Exercise instructions: Set down, exactly and only, everything from the line containing "focal_mm: 800" down to the line containing "hfov_deg: 51.3" in the data below; the pictures are not part of the copy.

++++ Material provided

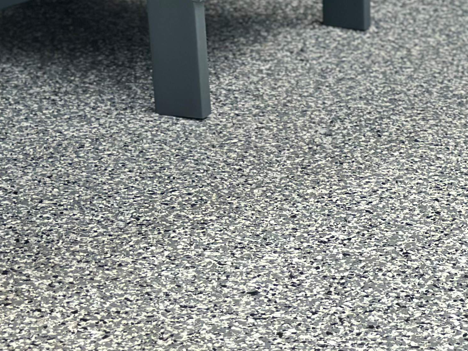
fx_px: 1771
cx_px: 382
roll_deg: -1.3
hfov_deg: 15.0
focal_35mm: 131
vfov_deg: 11.2
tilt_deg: -14.2
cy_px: -20
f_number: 1.78
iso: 100
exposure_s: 1/3731
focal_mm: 6.86
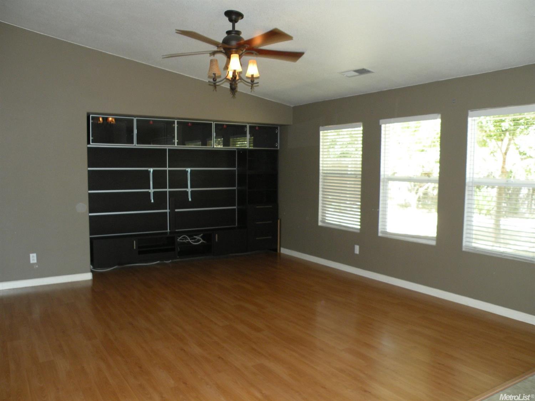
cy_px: 200
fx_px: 417
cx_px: 268
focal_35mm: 27
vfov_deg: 51.3
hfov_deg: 65.3
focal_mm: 4.7
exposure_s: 1/51
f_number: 2.8
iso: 144
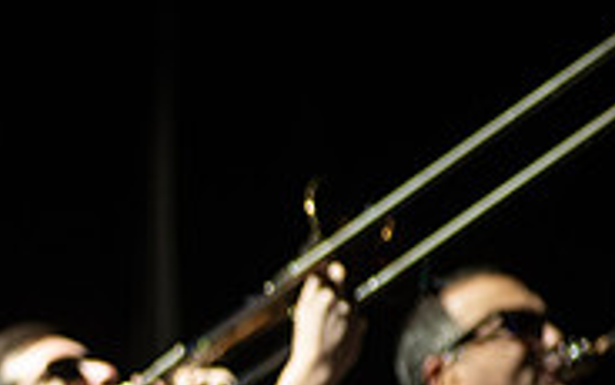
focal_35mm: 751
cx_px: -279
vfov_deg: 1.7
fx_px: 12587
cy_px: 417
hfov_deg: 2.8
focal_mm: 200
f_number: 3.2
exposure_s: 1/640
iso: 1250
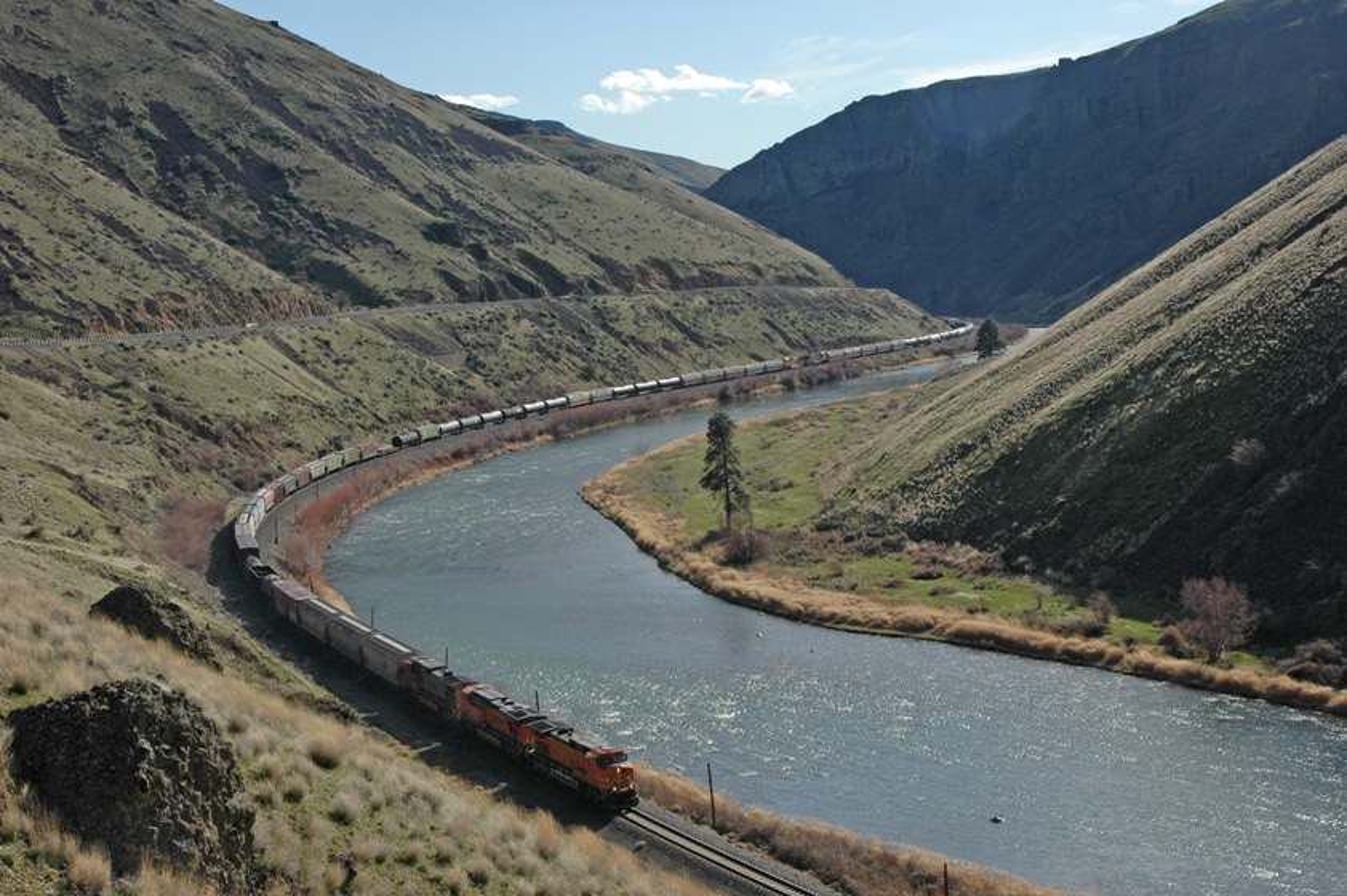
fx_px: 2131
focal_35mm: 57
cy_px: 448
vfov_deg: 23.7
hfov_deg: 35.1
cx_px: 674
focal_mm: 38
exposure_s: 1/320
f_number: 9
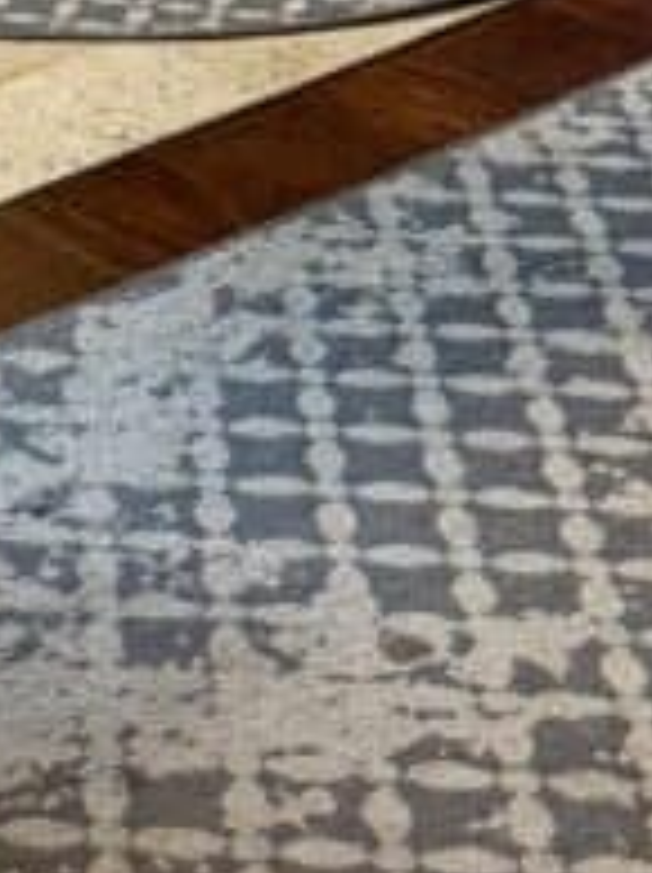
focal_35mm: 127
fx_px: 3196
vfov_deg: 12.9
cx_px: -274
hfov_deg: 11.3
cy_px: -1044
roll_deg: +0.5
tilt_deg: -2.4
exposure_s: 1/50
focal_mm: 6.76
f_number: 1.78
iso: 160
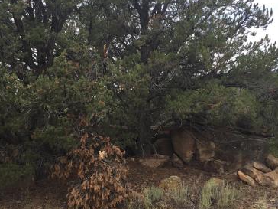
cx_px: 128
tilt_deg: +4.6
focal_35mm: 51
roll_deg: -0.9
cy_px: 113
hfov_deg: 37.5
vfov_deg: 28.5
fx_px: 410
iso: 32
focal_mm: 4.15
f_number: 2.2
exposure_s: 1/775
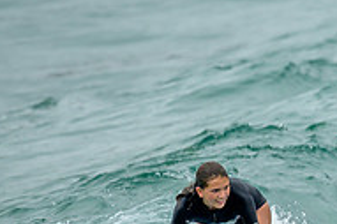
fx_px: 31136
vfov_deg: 0.4
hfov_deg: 0.6
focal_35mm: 3329
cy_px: 148
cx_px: 320
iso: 220
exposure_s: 1/2000
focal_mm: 800
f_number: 6.3
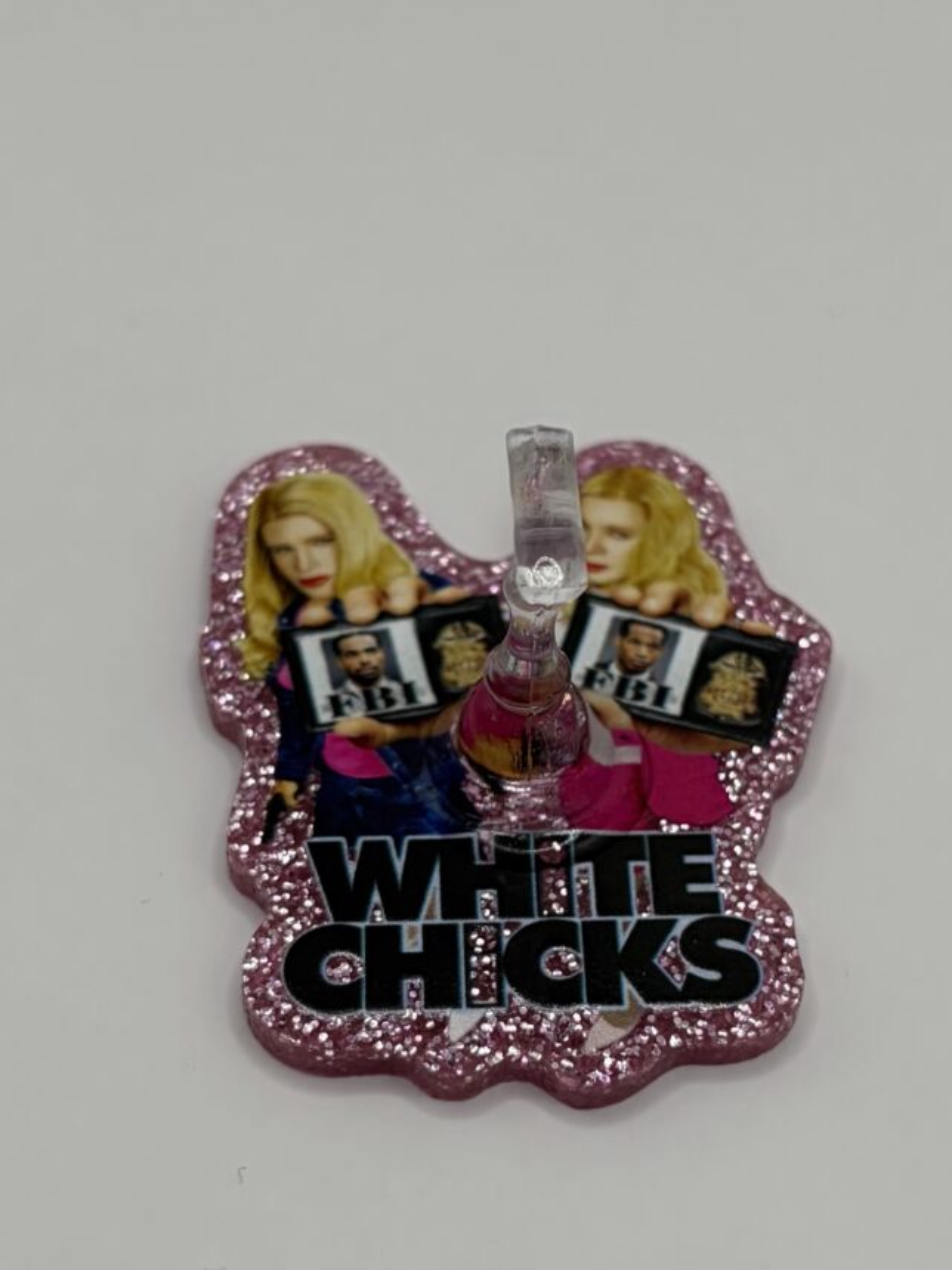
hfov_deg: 45.4
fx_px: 1137
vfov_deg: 58.3
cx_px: 498
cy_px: 670
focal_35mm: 31
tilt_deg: -48.9
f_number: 1.6
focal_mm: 5.96
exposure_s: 1/1263
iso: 50
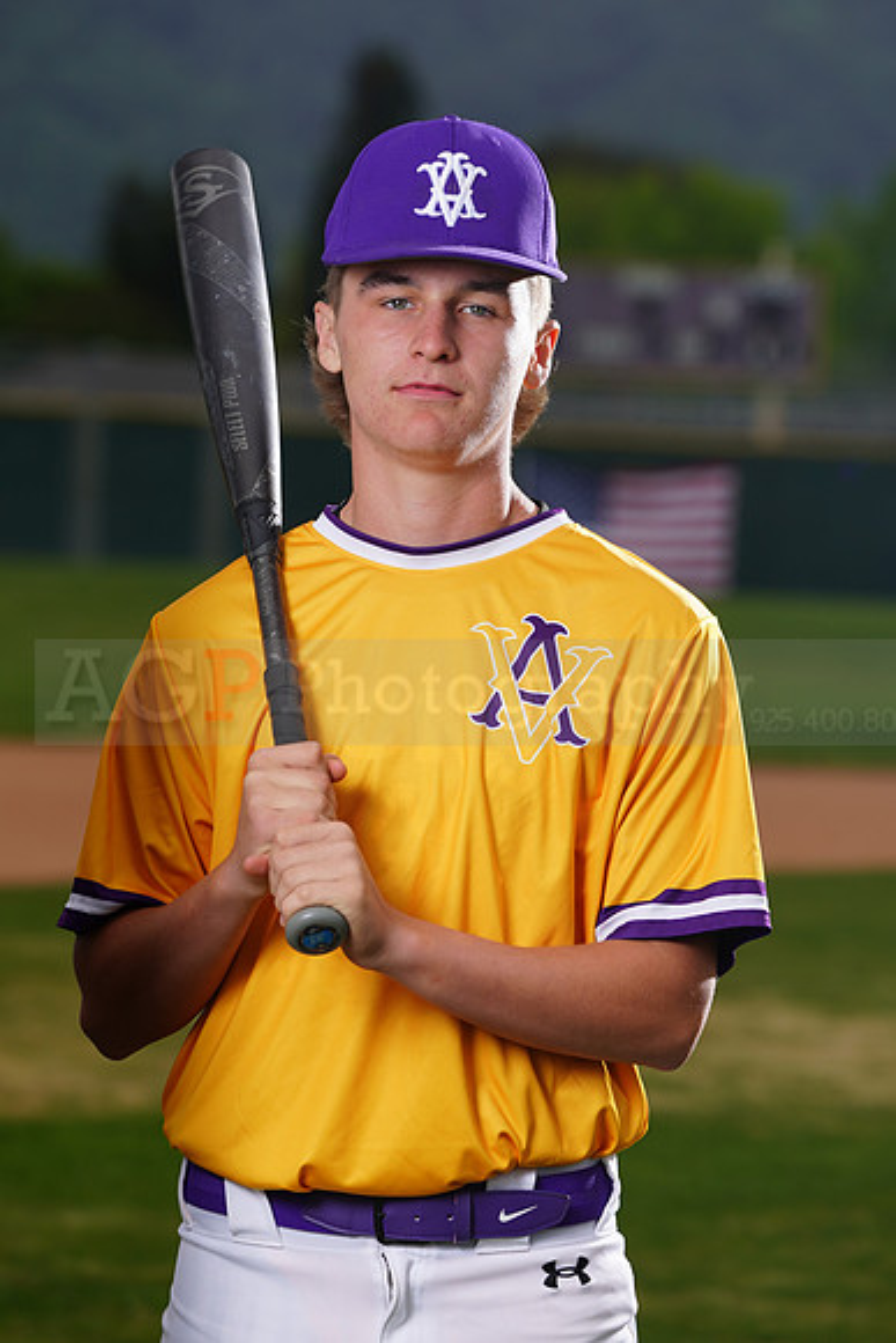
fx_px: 8245
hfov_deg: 6.2
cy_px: 672
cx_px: 448
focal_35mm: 221
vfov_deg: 9.3
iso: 100
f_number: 8
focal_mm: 221
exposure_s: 1/250
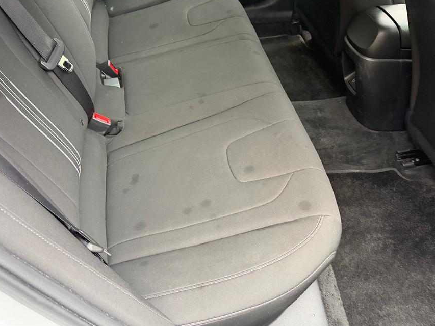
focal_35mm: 36
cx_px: 223
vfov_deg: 39.0
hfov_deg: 51.3
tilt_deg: -42.4
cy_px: 100
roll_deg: -1.7
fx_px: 452
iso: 200
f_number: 1.78
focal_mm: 6.76
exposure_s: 1/78
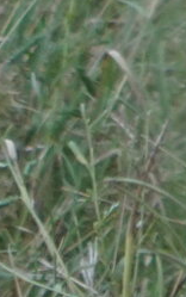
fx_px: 30985
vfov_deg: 0.5
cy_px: -422
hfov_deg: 0.3
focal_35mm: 3827
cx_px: 1195
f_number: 6.3
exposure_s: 1/400
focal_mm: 240
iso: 800
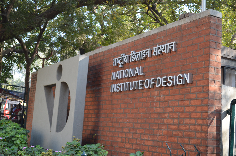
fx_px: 343
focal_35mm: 52
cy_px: 78
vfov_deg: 25.6
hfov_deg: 37.9
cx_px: 118
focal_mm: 35
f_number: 5.6
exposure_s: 1/125
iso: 280
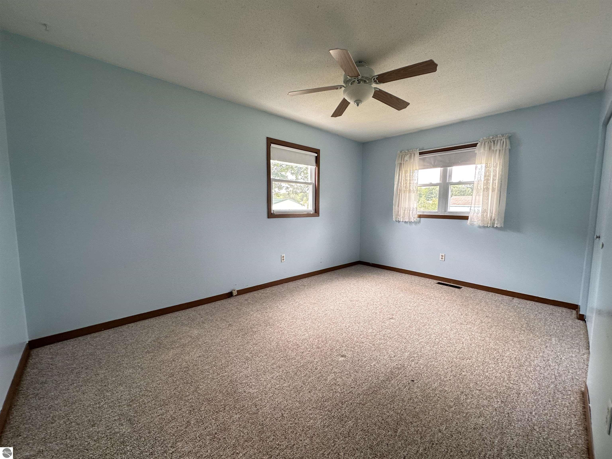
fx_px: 248
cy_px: 230
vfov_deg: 85.7
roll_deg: -1.0
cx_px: 306
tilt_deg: -4.9
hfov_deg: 102.1
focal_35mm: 14
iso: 125
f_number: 2.2
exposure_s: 1/120
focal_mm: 2.22
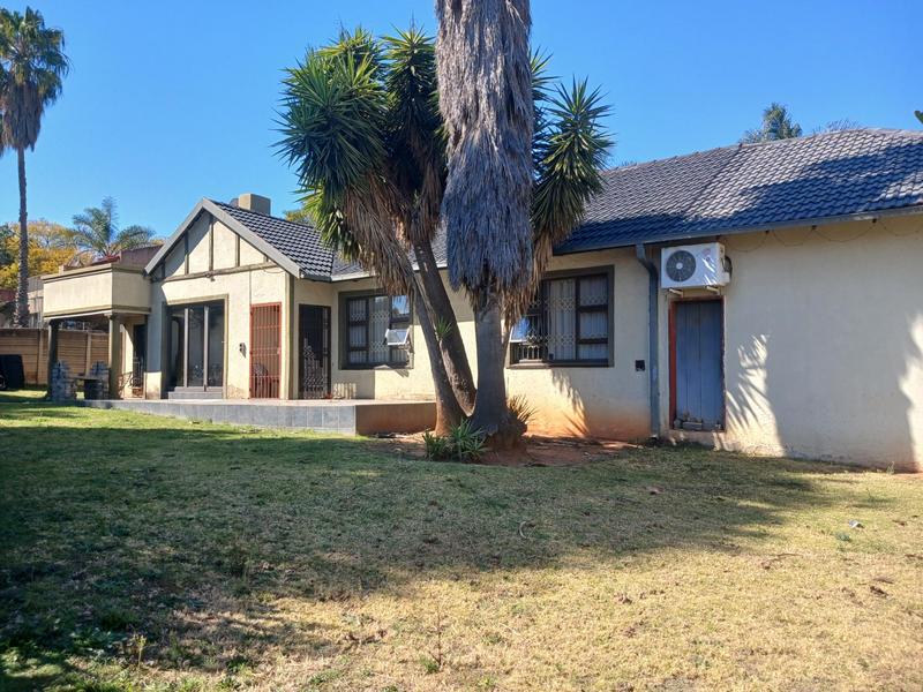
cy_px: 346
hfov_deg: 65.3
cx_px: 462
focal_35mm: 27
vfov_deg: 51.4
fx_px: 720
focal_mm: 4
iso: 20
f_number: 1.8
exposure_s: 1/269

++++++++

The completed task:
focal_mm: 800
f_number: 6.3
hfov_deg: 45.4
fx_px: 1137
vfov_deg: 58.3
cx_px: 498
cy_px: 670
focal_35mm: 31
tilt_deg: -48.9
f_number: 1.6
focal_mm: 5.96
exposure_s: 1/1263
iso: 50
fx_px: 8245
hfov_deg: 6.2
cy_px: 672
cx_px: 448
focal_35mm: 221
vfov_deg: 9.3
iso: 100
f_number: 8
focal_mm: 221
exposure_s: 1/250
focal_35mm: 36
cx_px: 223
vfov_deg: 39.0
hfov_deg: 51.3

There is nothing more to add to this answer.